Thursday, May 14, 2009

Traveling and pondering


A personal note I sent to friends this morning. It seems a good piece to wrap up this trip with.

On the train to Nanjing.

Following an experience while sitting this morning-one of those sittings that calls everything into question, until even the questions themselves cease to be, ceded to the Authority of a power greater than "how" or "why"-
-I ponder the following:

What does it mean to be held to a higher standard?

What would it mean if right now, within this immediate moment- and within all immediate moments- my effort is being measured against a standard set from a higher level- emphatically not my standard, not emanating at all from my will, but emanating directly from a higher will?
A standard I may even acknowledge intellectually, as a hypothesis, but cannot truly sense, and do not understand?

Perhaps I can then dispense with ordinary questions of morality and relativism. True, these principals exist and do not go away- and yes, I must even understand not only that I operate under them, but how to operate under them. Yet they are but a fraction of the larger question.
What is my responsibility? With what parts do I answer that call?

I see that I want to "do." Part of my wish-perhaps an essential part of my wish- is actually a wish to "do.". I am so engulfed by this paradox that only on rare occasions may I sense it, and then, only when a very fine material becomes available- a material which we can only define, if it is at all within our grasp to do so, as Grace.

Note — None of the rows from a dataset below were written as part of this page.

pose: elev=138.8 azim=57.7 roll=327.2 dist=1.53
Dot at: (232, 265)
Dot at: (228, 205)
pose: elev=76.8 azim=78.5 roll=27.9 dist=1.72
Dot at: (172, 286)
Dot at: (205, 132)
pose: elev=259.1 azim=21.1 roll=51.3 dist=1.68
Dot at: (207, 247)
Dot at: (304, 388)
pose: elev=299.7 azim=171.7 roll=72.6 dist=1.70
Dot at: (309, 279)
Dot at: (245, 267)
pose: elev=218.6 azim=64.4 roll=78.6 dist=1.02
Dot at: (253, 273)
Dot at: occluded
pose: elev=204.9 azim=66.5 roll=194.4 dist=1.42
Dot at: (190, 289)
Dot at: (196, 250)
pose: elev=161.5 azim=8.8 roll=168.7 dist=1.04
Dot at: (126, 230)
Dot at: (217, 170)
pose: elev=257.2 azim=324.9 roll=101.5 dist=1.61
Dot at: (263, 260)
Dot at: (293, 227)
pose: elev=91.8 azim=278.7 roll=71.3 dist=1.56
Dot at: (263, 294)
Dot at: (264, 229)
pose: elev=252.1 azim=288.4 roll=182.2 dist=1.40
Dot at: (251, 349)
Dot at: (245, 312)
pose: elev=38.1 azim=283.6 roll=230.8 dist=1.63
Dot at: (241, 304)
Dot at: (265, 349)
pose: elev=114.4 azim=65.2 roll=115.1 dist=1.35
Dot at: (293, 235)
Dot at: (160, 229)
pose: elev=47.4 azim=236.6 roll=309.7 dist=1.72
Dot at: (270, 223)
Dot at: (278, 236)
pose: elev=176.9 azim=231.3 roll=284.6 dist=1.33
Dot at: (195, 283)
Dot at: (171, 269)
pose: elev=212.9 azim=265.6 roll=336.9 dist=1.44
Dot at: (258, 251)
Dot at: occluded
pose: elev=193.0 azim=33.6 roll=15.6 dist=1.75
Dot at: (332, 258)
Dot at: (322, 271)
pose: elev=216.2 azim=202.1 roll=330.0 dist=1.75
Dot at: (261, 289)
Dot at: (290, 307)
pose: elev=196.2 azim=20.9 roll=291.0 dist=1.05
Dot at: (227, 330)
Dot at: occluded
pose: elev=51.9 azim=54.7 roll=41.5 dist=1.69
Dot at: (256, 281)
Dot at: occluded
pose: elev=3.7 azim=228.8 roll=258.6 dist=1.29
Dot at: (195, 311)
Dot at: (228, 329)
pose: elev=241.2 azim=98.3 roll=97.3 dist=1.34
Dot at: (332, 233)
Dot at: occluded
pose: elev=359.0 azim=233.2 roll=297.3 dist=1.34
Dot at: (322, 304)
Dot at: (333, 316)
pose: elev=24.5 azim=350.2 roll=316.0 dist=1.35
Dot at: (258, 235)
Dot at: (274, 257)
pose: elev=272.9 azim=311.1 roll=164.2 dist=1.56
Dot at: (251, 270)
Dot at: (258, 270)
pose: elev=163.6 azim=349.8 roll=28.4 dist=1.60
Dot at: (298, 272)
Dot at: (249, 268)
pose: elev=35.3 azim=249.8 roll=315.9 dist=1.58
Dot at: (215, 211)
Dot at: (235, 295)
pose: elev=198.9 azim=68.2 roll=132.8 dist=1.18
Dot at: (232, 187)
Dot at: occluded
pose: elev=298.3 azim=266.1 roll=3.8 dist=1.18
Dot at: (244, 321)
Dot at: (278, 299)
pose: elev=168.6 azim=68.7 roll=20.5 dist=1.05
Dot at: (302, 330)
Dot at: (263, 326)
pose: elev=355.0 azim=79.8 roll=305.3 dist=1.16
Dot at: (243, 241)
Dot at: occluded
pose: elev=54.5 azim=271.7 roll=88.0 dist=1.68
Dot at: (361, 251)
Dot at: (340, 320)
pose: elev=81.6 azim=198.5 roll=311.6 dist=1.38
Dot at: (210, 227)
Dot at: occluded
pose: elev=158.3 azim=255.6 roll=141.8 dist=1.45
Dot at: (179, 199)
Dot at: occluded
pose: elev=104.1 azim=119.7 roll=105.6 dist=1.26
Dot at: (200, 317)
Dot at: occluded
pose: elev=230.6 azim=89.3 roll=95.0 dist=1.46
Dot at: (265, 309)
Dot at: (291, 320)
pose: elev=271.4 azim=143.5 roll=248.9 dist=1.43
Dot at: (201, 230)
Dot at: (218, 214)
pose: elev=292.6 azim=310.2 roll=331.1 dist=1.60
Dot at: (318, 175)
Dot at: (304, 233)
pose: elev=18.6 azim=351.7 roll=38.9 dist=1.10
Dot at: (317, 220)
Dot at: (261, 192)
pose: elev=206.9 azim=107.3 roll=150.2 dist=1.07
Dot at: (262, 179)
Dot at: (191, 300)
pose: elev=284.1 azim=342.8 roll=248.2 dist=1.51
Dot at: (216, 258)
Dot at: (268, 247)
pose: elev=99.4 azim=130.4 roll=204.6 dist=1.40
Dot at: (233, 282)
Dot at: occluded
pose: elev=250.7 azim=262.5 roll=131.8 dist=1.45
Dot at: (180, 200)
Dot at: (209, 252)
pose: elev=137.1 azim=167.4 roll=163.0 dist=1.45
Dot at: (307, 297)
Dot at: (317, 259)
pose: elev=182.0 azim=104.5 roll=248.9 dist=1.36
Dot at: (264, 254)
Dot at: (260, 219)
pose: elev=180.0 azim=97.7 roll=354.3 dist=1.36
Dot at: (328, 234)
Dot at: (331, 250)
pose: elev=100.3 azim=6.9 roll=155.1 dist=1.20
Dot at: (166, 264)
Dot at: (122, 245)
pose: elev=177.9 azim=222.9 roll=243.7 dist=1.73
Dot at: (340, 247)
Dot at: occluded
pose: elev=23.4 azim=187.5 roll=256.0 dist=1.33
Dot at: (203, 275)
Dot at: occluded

It is within seeing the deep and urgent necessity of surrendering my wish to do, to act, to control, that I truly begin to discover my nothingness, and to begin to sense-not with my intellect, but with the finer parts of my attendance- my nothingness, and how utterly I must acknowledge the phrase:
"THY will be done."

My responsibility-my work- begins with, and rests on, a deeper understanding of what this means.

Within the privilege, and the bliss, of such an offering- the very same sacrifice required of Abraham, that is, a sacrifice of everything that is born of me- the flower of remorse opens for a moment, and the tears of my own inadequacy and iniquity arrive.

I'm not worthy of that blessing, but I suppose none of us are.

Within all of this, can I make an effort today to remember that my work-my effort-my Being itself-is forever measured, in an active, living, and intimate manner, against this awesome and unconditional love that births us and gives us life?

How do I meet my life in regard to this? In each moment, I am given the opportunity to explore that question.

The choice is mine.

May our hearts be opened, and our prayers be heard.